§ RECORDS FOR THE EXERCISE
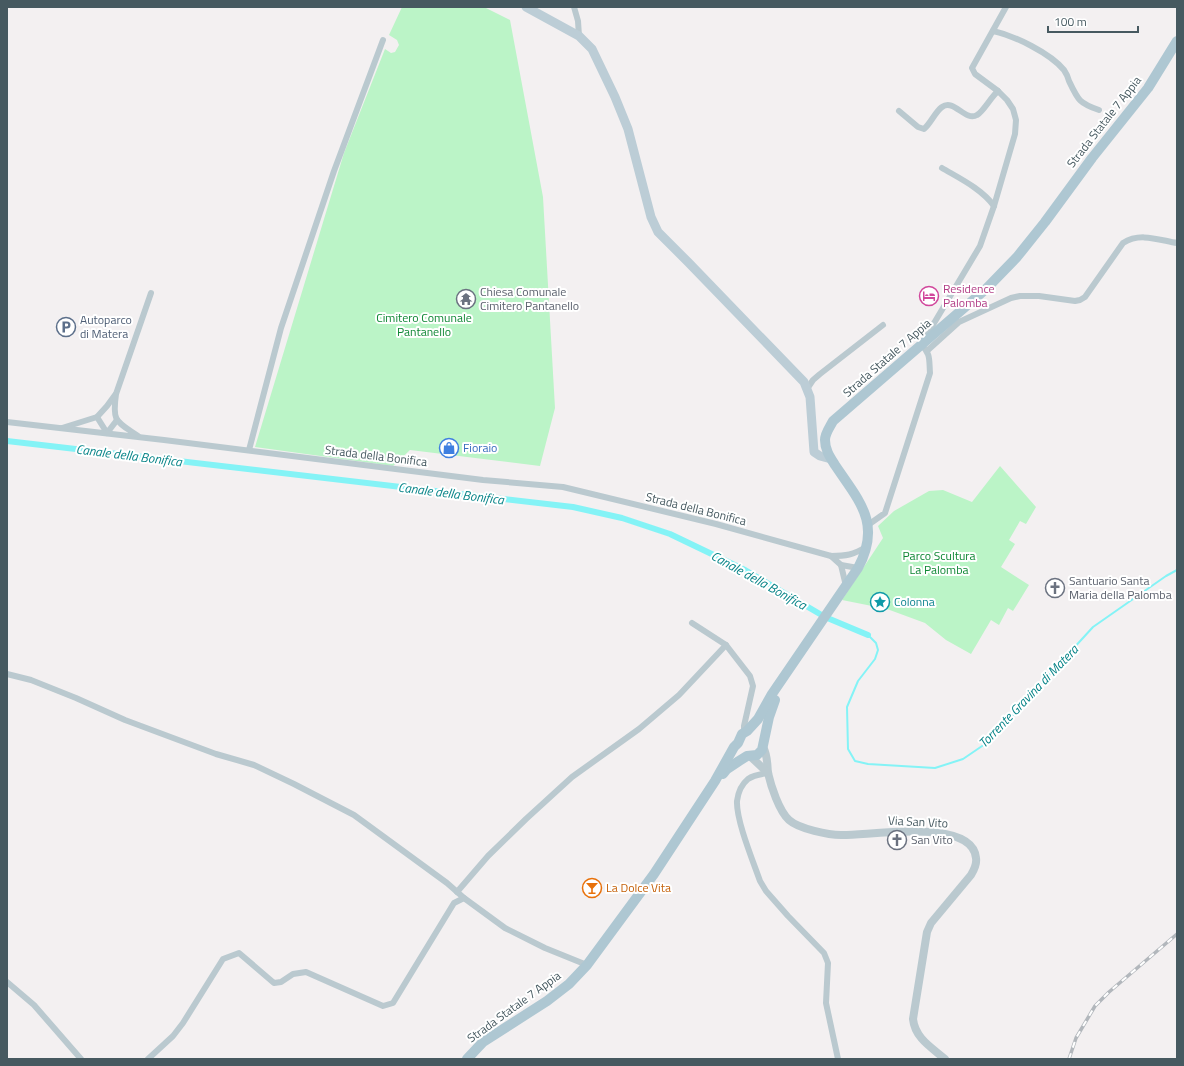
<svg xmlns="http://www.w3.org/2000/svg" width="1184" height="1066" font-family="'Titillium Web',sans-serif">
<style>
.green{fill:#bbf4c7}
.lines{fill:none;stroke-linecap:round;stroke-linejoin:round}
.stream{stroke:#84f3f6;stroke-width:2}
.canal{stroke:#84f3f6;stroke-width:6}
.minor{stroke:#bac9cf;stroke-width:6}
.tertiary{stroke:#bac9cf;stroke-width:8}
.secondary{stroke:#bccdd6;stroke-width:9}
.primary{stroke:#aec7d2;stroke-width:10}
.rail-casing{stroke:#b2b7bc;stroke-width:3.5}
.rail{stroke:#fff;stroke-width:2;stroke-dasharray:6;stroke-linecap:butt}
.labels{text-anchor:middle;stroke-width:4;stroke-linejoin:round;paint-order:stroke}
.street-label{font-size:12px;fill:#465960;stroke:#fff}
.hotel-label{font-size:12px;fill:#b23c85;stroke:#fff;text-anchor:start}
.worship-label{font-size:12px;fill:#5b616d;stroke:#fff;text-anchor:start}
.park-label{font-size:12px;fill:#0d8633;stroke:#fff}
.service-label{font-size:12px;fill:#4e5e75;stroke:#fff;text-anchor:start}
.shop-label{font-size:12px;fill:#366cbe;stroke:#fff;text-anchor:start}
.culture-label{font-size:12px;fill:#0d838f;stroke:#fff;text-anchor:start}
.food-label{font-size:12px;fill:#c56008;stroke:#fff;text-anchor:start}
.water-label{font-size:13px;font-style:italic;fill:#058387;stroke:#fff}
</style>
<rect width="100%" height="100%" fill="#f3f0f1"/>
<g class="green">
<path d="M402,7h82l26,13 33,177 12,211 -15,58 -130,-16 -17,16 -138,-19 89,-294 41,-104 6,4 4,-1 4,-7 -2,-5 -8,-5z"/>
<path d="M1000,466l36,41 -10,17 -6,-3 -11,19 6,4 -14,23 28,18 -16,26 -5,-3 -9,17 -8,-5 -20,34 -25,-14 -21,-17 -38,-14 -45,-9 41,-62 -5,-12 16,-15 35,-20 14,-1 29,12z"/>
</g>
<g class="lines">
<path class="stream" d="M868,635l8,8 2,7 -3,9 -17,22 -11,26 1,42 7,12 13,3 67,4 28,-9 25,-17 105,-115 73,-51 11,-6"/>
<path class="canal" d="M7,441l566,66 49,11 48,16 75,36 80,47 43,18"/>
<g class="minor">
<path d="M574,7l4,14 1,15"/>
<path d="M993,31c22,5 57,22 71,39 2,3 4,7 5,11 9,19 10,22 30,29"/>
<path d="M899,111l19,16 6,2c7,-6 11,-17 18,-22 12,-9 23,15 35,8 6,-3 14,-18 21,-24"/>
<path d="M942,168c17,10 40,21 52,38"/>
<path d="M928,350l31,-28 52,-24 9,-2h19l36,5 5,-1 5,-3 38,-54c17,-11 36,-3 54,0"/>
<path d="M807,389l6,-9 7,-6 63,-49"/>
<path d="M97,417l10,16 10,-13"/>
<path d="M7,422l157,18 319,40 80,7 153,37 115,32c15,0 22,-1 35,-9"/>
<path d="M62,428l35,-11 10,-11 8,-11"/>
<path d="M138,436c-22,-15 -26,-14 -22,-42l35,-101"/>
<path d="M249,450l32,-122 53,-157 49,-131"/>
<path d="M868,525l17,-12 45,-140c-1,-12 1,-20 -9,-28l59,-99 14,-40 21,-72 1,-14 -3,-11 -6,-9 -9,-9 -23,-17 -3,-6 34,-61"/>
<path d="M831,556l10,9 17,3"/>
<path d="M841,565l5,21"/>
<path d="M692,623l34,22 24,31 3,10 -9,40v6"/>
<path d="M7,674l24,6 45,18 49,22 91,34 38,11 40,19 60,31 93,68 17,15"/>
<path d="M768,773c-7,1 -14,2 -20,6 -6,5 -10,14 -11,22 -1,19 16,60 23,80l6,10 22,25 36,37 4,10 -2,40 12,56"/>
<path d="M457,892l31,-36 38,-37 46,-42 67,-48 40,-34 47,-50"/>
<path d="M7,982l27,23 47,54"/>
<path d="M148,1059l25,-23 10,-13 40,-64 16,-6 35,30 7,-1 12,-8 13,-2 77,34 10,-3 61,-100 10,-5 41,30 40,20 42,17"/>
</g>
<g class="tertiary">
<path d="M763,747c5,9 4,17 5,26 3,13 11,38 21,47 10,9 40,15 52,15 27,1 131,-18 135,23 1,6 -2,12 -5,17l-40,48 -4,9 -14,87c2,19 18,28 32,40"/>
<path d="M750,756l18,17"/>
</g>
<path class="secondary" d="M526,7l53,29 13,13 23,48 13,32 23,88 7,15 30,30 116,120 6,15 4,55 6,4 11,3"/>
<g class="primary">
<path d="M723,774l4,-5 12,-8 8,-5 10,-1 5,-5 7,-33 6,-17"/>
<path d="M467,1059l16,-17 64,-41 22,-17 18,-19 67,-91 61,-93 19,-34 4,-4 4,-9 5,-3 11,-12 14,-25 86,-126c24,-45 1,-67 -23,-103 -5,-8 -10,-15 -10,-25 0,-7 5,-13 8,-19l153,-132 31,-32 28,-35 47,-64 56,-70 29,-47"/>
</g>
<defs>
<path id="rail" d="M1069,1059l7,-21 19,-32 14,-14 68,-58"/>
</defs>
<use href="#rail" class="rail-casing"/>
<use href="#rail" class="rail"/>
</g>
<defs>
<symbol id="hotel-ring" viewBox="-11 -11 22 22"><circle r="9.5" fill="#fff" stroke="#d1479c" stroke-width="1.5"/><path d="M-6-4.5h1.5V1H6V5H4.5V3h-9V5H-6ZM-4 0a1.8 1.8 0 1 1 3.6 0ZM.5 0V-2.5h3Q6-2.5 6 0Z" fill="#d1479c"/></symbol>
<symbol id="temple-ring" viewBox="-11 -11 22 22"><circle r="9.5" fill="#fff" stroke="#6b7280" stroke-width="1.5"/><path d="M0-6L5-2H3V0L6.5 2.5H4V6H1.5V3h-3V6H-4V2.5H-6.5L-3 0V-2H-5Z" fill="#6b7280"/></symbol>
<symbol id="parking-ring" viewBox="-11 -11 22 22"><circle r="9.5" fill="#fff" stroke="#5c6f8a" stroke-width="1.5"/><path d="M-3.5-5.5H1a3.5 3.5 0 0 1 0 7H-1V5.5H-3.5ZM-1-3.4V-.6H.8a1.4 1.4 0 0 0 0-2.8Z" fill="#5c6f8a"/></symbol>
<symbol id="shop-ring" viewBox="-11 -11 22 22"><circle r="9.5" fill="#fff" stroke="#3f7fe0" stroke-width="1.5"/><path d="M-5-2.5h2.3a2.7 3.5 0 0 1 5.4 0H5L5.5 6h-11ZM-1.5-2.5h3a1.5 2.3 0 0 0-3 0Z" fill="#3f7fe0"/></symbol>
<symbol id="church-ring" viewBox="-11 -11 22 22"><circle r="9.5" fill="#fff" stroke="#6b7280" stroke-width="1.5"/><path d="M-1.2-6h2.4v3.5h3.3v2.4h-3.3V6h-2.4V-.1h-3.3v-2.4h3.3Z" fill="#6b7280"/></symbol>
<symbol id="sight-ring" viewBox="-11 -11 22 22"><circle r="9.5" fill="#fff" stroke="#0f9aa8" stroke-width="1.5"/><path d="M0-6L1.8-2.2L6-1.7L2.9 1.2L3.7 5.4L0 3.3L-3.7 5.4L-2.9 1.2L-6-1.7L-1.8-2.2Z" fill="#0f9aa8"/></symbol>
<symbol id="bar-ring" viewBox="-11 -11 22 22"><circle r="9.5" fill="#fff" stroke="#e8710a" stroke-width="1.5"/><path d="M-6-5H6L.8 .8V4.5H3.5V6h-7V4.5H-.8V.8Z" fill="#e8710a"/></symbol>
</defs>
<g fill-rule="evenodd">
<use href="#hotel-ring" x="918" y="285" width="22" height="22"/>
<use href="#temple-ring" x="455" y="288" width="22" height="22"/>
<use href="#parking-ring" x="55" y="316" width="22" height="22"/>
<use href="#shop-ring" x="438" y="437" width="22" height="22"/>
<use href="#church-ring" x="1044" y="577" width="22" height="22"/>
<use href="#sight-ring" x="869" y="591" width="22" height="22"/>
<use href="#church-ring" x="886" y="829" width="22" height="22"/>
<use href="#bar-ring" x="581" y="877" width="22" height="22"/>
</g>
<g class="labels">
<g class="street-label">
<text transform="translate(1104 122) rotate(-52)" y="4">Strada Statale 7 Appia</text>
<text transform="translate(887 358) rotate(-41)" y="4">Strada Statale 7 Appia</text>
<text transform="translate(376 456) rotate(7)" y="4">Strada della Bonifica</text>
<text transform="translate(696 509) rotate(14)" y="4">Strada della Bonifica</text>
<text transform="translate(918 822) rotate(3)" y="4">Via San Vito</text>
<text transform="translate(514 1007) rotate(-36)" y="4">Strada Statale 7 Appia</text>
</g>
<g class="hotel-label">
<text x="943" y="293">Residence<tspan x="943" dy="14">Palomba</tspan></text>
</g>
<g class="worship-label">
<text x="480" y="296">Chiesa Comunale<tspan x="480" dy="14">Cimitero Pantanello</tspan></text>
<text x="1069" y="585">Santuario Santa<tspan x="1069" dy="14">Maria della Palomba</tspan></text>
<text x="911" y="844">San Vito</text>
</g>
<g class="park-label">
<text x="424" y="322">Cimitero Comunale<tspan x="424" dy="14">Pantanello</tspan></text>
<text x="939" y="560">Parco Scultura<tspan x="939" dy="14">La Palomba</tspan></text>
</g>
<g class="service-label">
<text x="80" y="324">Autoparco<tspan x="80" dy="14">di Matera</tspan></text>
</g>
<g class="shop-label">
<text x="463" y="452">Fioraio</text>
</g>
<g class="culture-label">
<text x="894" y="606">Colonna</text>
</g>
<g class="food-label">
<text x="606" y="892">La Dolce Vita</text>
</g>
<g class="water-label">
<text transform="translate(129 455) rotate(7)" y="5">Canale della Bonifica</text>
<text transform="translate(451 493) rotate(7)" y="5">Canale della Bonifica</text>
<text transform="translate(759 580) rotate(29)" y="5">Canale della Bonifica</text>
<text transform="translate(1028 696) rotate(-46)" y="5">Torrente Gravina di Matera</text>
</g>
</g>
<rect width="1184" height="1066" fill="none" stroke="#465960" stroke-width="16"/>
<path d="M1048 26v6h90v-6" fill="none" stroke="#465960" stroke-width="2"/>
<text x="1054" y="26" font-size="12" fill="#465960" stroke="#ffffff" stroke-width="3" paint-order="stroke">100 m</text>
</svg>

§ EXERCISE INSTRUCTIONS
Track down every line of the material containing the string "Canale", and copy it.

§ FINISHED TASK
<text transform="translate(129 455) rotate(7)" y="5">Canale della Bonifica</text>
<text transform="translate(451 493) rotate(7)" y="5">Canale della Bonifica</text>
<text transform="translate(759 580) rotate(29)" y="5">Canale della Bonifica</text>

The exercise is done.